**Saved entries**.
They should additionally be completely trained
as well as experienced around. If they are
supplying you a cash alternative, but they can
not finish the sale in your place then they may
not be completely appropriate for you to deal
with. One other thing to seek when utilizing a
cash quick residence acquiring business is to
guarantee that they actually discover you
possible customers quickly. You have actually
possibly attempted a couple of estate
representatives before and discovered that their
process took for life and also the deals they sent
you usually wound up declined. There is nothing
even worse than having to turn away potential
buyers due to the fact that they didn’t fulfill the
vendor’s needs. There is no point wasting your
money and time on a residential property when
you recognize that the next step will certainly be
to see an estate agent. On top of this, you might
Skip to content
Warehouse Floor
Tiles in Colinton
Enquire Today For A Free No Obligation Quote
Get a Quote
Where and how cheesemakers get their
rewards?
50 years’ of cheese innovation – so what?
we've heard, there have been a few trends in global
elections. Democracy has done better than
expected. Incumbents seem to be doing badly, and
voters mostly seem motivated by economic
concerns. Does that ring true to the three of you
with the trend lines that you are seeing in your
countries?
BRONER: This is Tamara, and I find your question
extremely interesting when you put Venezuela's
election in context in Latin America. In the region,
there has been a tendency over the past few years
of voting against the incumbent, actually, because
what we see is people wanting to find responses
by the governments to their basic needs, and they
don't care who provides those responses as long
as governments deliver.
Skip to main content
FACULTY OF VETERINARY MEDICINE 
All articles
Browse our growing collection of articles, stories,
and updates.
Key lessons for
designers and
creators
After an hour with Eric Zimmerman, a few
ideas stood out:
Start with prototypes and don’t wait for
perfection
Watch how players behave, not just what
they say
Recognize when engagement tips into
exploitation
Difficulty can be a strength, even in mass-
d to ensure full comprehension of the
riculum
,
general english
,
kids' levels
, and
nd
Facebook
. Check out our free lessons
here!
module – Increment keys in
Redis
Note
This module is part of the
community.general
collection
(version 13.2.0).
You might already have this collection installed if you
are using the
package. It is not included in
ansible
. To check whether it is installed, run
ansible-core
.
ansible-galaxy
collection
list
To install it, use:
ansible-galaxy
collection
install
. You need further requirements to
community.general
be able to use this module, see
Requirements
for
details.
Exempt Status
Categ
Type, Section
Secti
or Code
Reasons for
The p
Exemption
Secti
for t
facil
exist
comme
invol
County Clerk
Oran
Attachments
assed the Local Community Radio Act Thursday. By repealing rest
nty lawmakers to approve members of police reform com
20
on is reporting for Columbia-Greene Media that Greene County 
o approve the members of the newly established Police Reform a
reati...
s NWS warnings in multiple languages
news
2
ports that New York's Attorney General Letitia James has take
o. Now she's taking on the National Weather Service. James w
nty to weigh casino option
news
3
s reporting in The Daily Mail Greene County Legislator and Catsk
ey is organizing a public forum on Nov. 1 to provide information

**Directive**. Report every line of the data above that contains the string "what", matching case exactly.

**Exercise output**.
50 years’ of cheese innovation – so what?
what we see is people wanting to find responses
Watch how players behave, not just what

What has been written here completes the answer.